My Facebook’s status changes from Single to In relationship with KiwiStag01, in relationship with KiwiStag01 … in relationship with. Me, in a relationship!
Back anticipating that “Cooling Down” flashes from the treadmill’s screen again today, uh ah uh ah uh ah, go away hamster! I am pissed today and I refuse to conjure your image. In my mind head, I can see her poke her wiggly butt in my direction and snort away holding her nose up high in the air after eyeing me evil.
“Am I correct to think that you would be a kind of guy that would not compromise if you think you are right and do not do anything wrong, no matter how I complain, explain, regardless of how I feel about it and so on and so forth, you will not budge and will never compromise and basically will just expect me to figure it out by myself and accept that you are right and I should just live with it or else?”
My anger fuelling this mill, I walk, faster and faster.
What is that sentence? I flash an angry look at that big wide window in front of me, I can see the picture of that nicely shaped lady with her cool smile, but what is that sentence? traeh regnorts dliuB. Bugger!! Who cares!
I grip the handle bar tighter and walk even faster increasing the speed on the machine. What are you smiling at lady? I growl at the lady picture. Walk even faster and squeezes close my eyes.
“Miss, you are making a very nice view for me from behind.” I snap open my eyes and aiming to kill looking for the source of that voice. Noval, the PT is standing next to me, smiling cheekily.

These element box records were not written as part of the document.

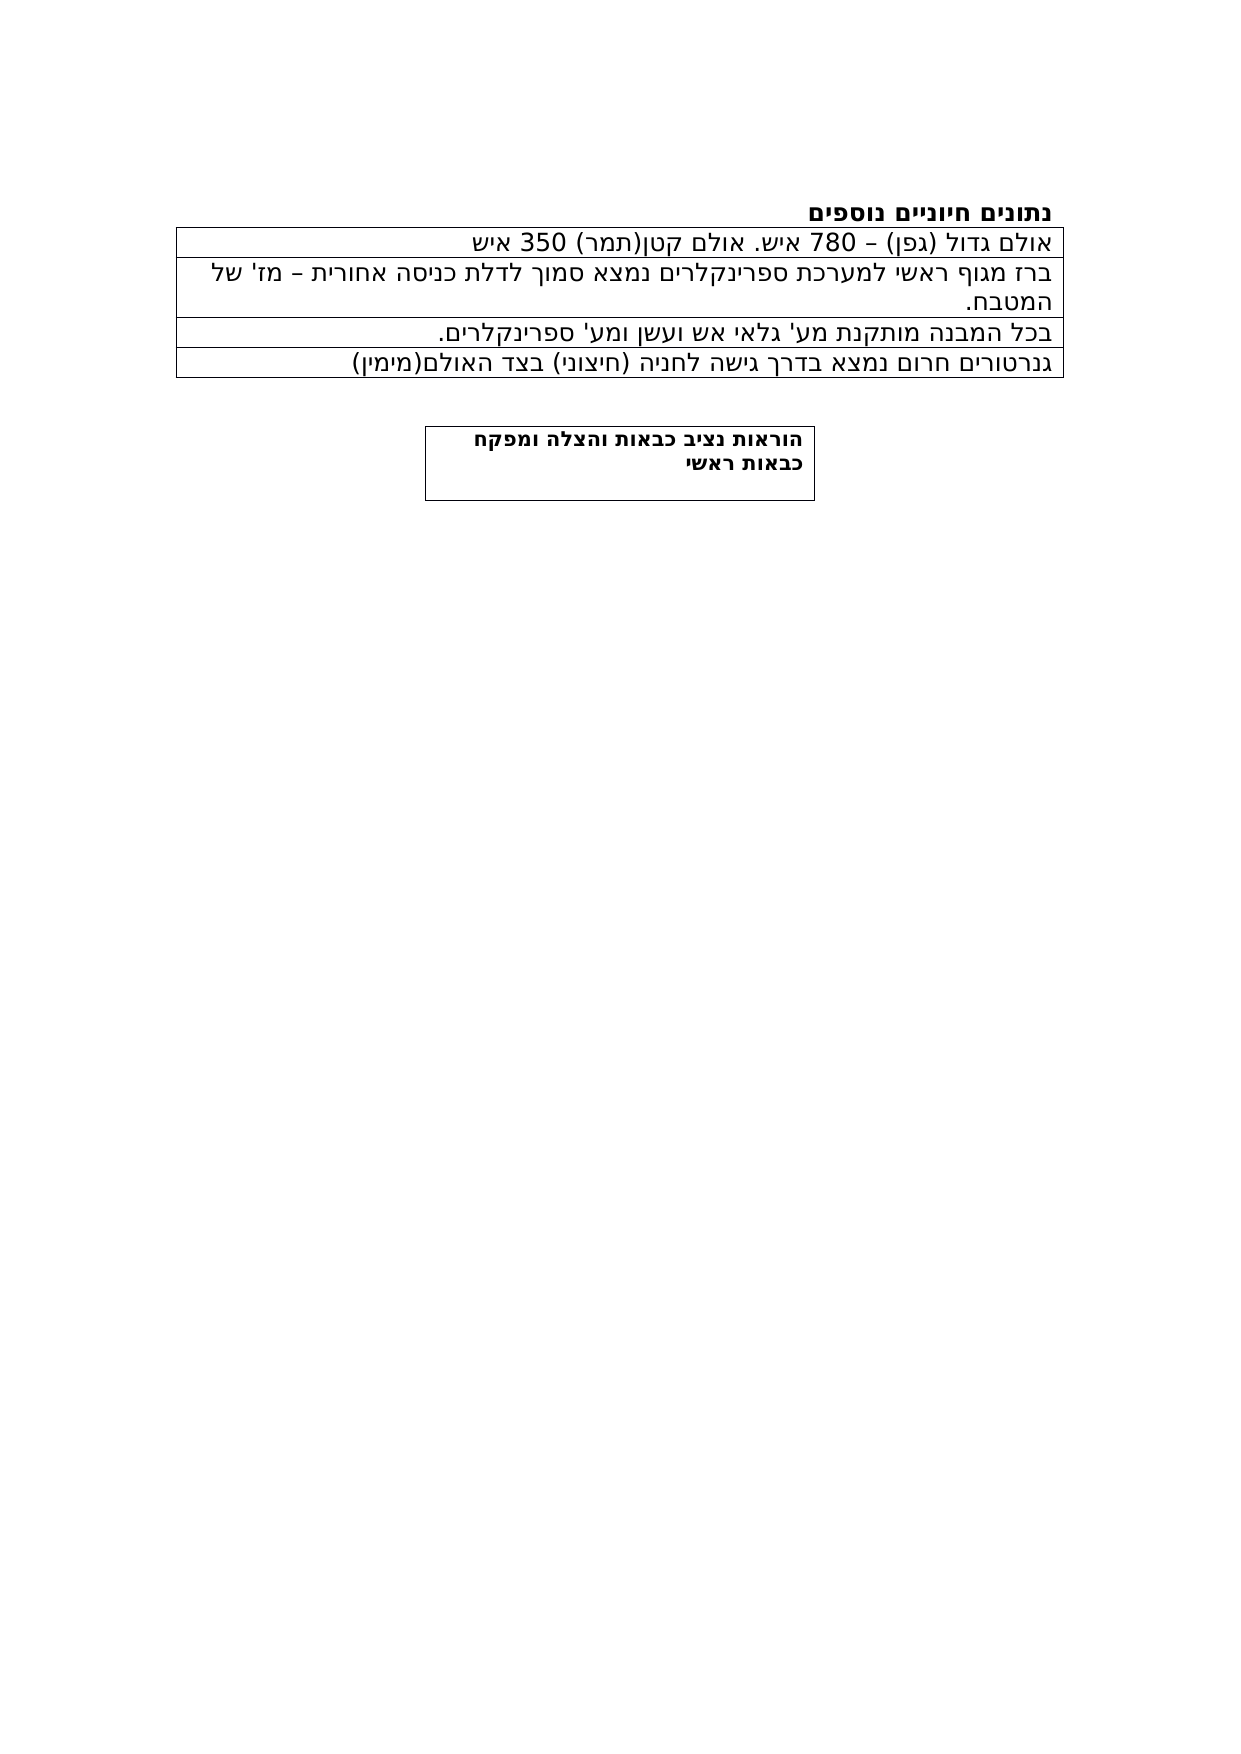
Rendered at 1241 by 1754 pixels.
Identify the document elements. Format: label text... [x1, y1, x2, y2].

text נתונים חיוניים נוספים [187, 198, 1053, 227]
table_header אולם גדול (גפן) – 780 איש. אולם קטן(תמר) 350 איש [177, 228, 1063, 257]
table_cell בכל המבנה מותקנת מע' גלאי אש ועשן ומע' ספרינקלרים. [177, 318, 1063, 347]
table_header הוראות נציב כבאות והצלה ומפקח כבאות ראשי [426, 427, 814, 499]
table_cell ברז מגוף ראשי למערכת ספרינקלרים נמצא סמוך לדלת כניסה אחורית – מז' של המטבח. [177, 258, 1063, 317]
table_cell גנרטורים חרום נמצא בדרך גישה לחניה (חיצוני) בצד האולם(מימין) [177, 348, 1063, 377]
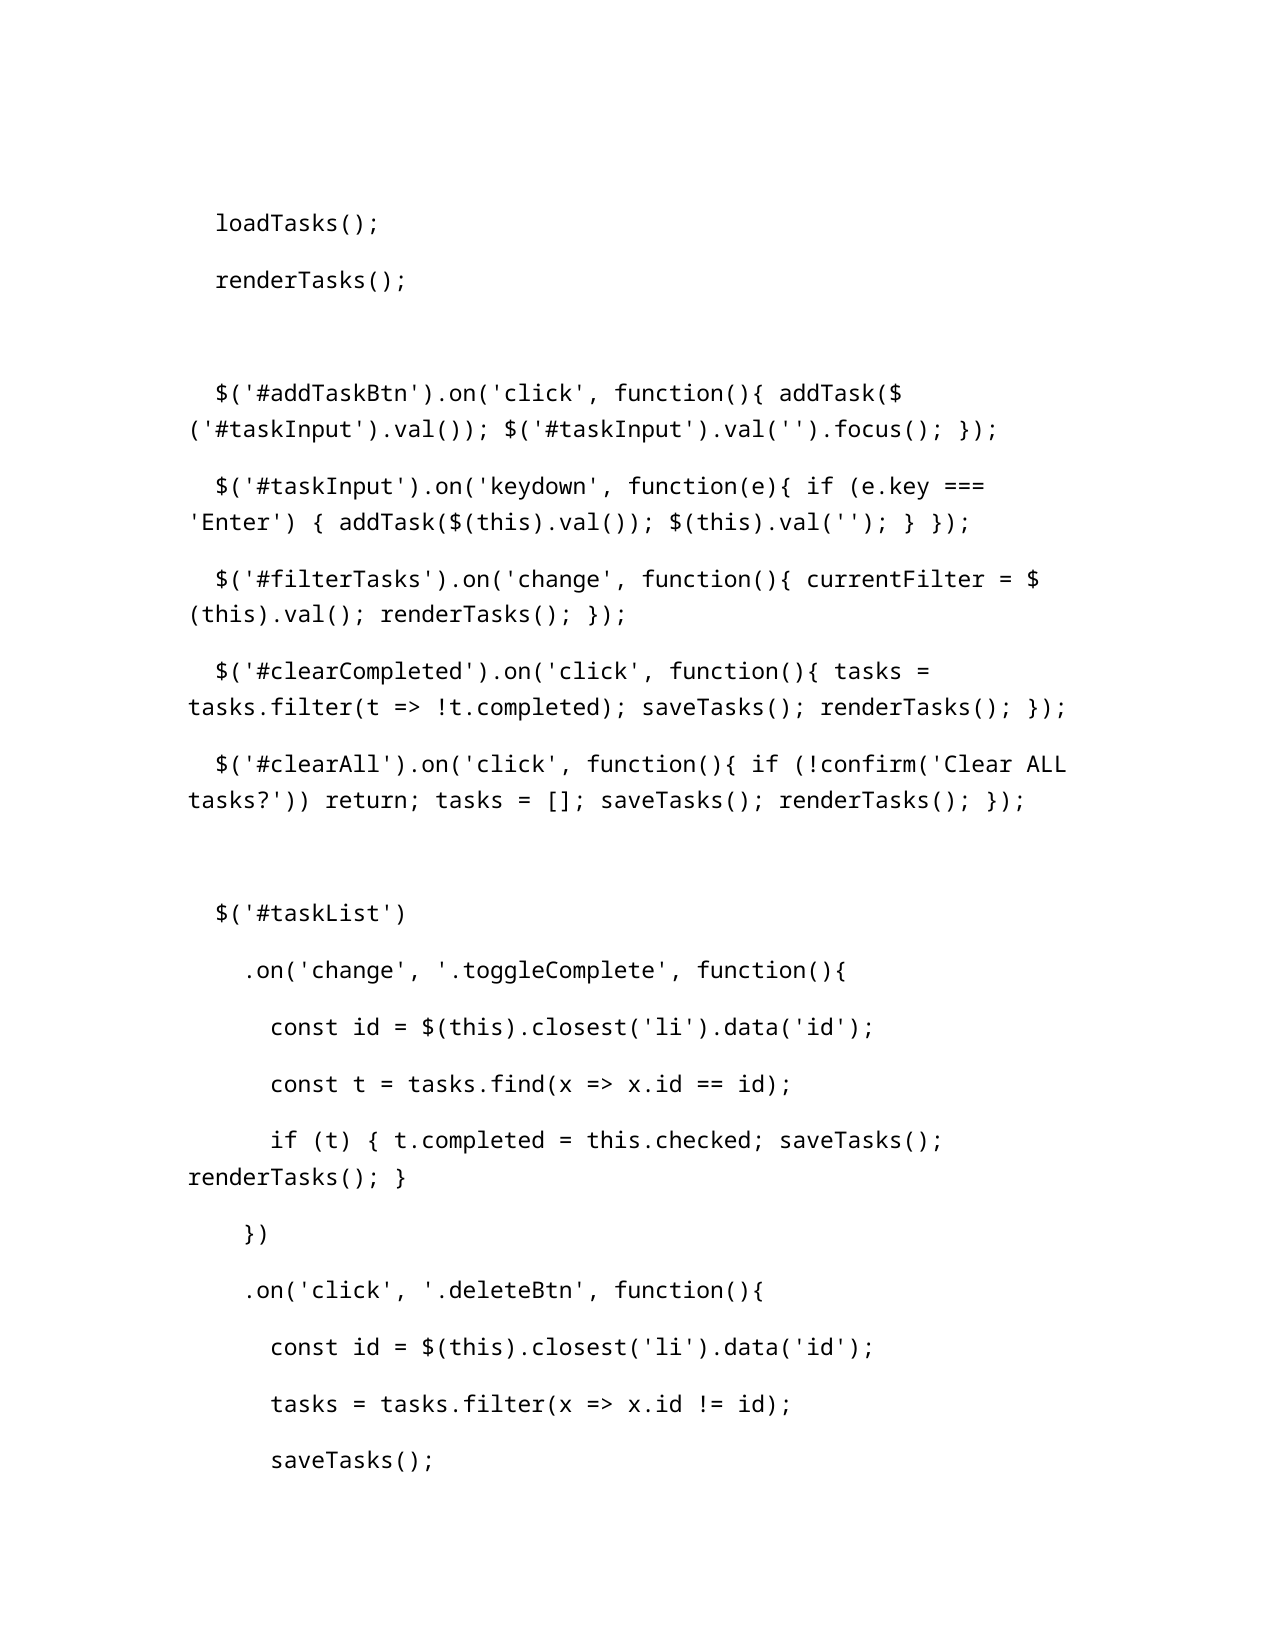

Before I can say anything, he reached over and reduce the timing on the mill to 3 minutes counting down, “Come on, let’s exercise, you don’t need to be on this for that long, 15 minutes warm-up is enough.”
“Oh,” I force out a smile at him in a haze. I guess, the anger has just cool a several notch down and I realise that my legs hurt from that entire anger fuelled walk.
I am going to call him later, I miss him, I need to talk to him. 3 days is a long enough suffering for me and I don’t really have the energy to maintain this anger anymore. About what, exactly, actually? I somehow forget what the cause of our fight was. I just miss my potato. I need to talk to him.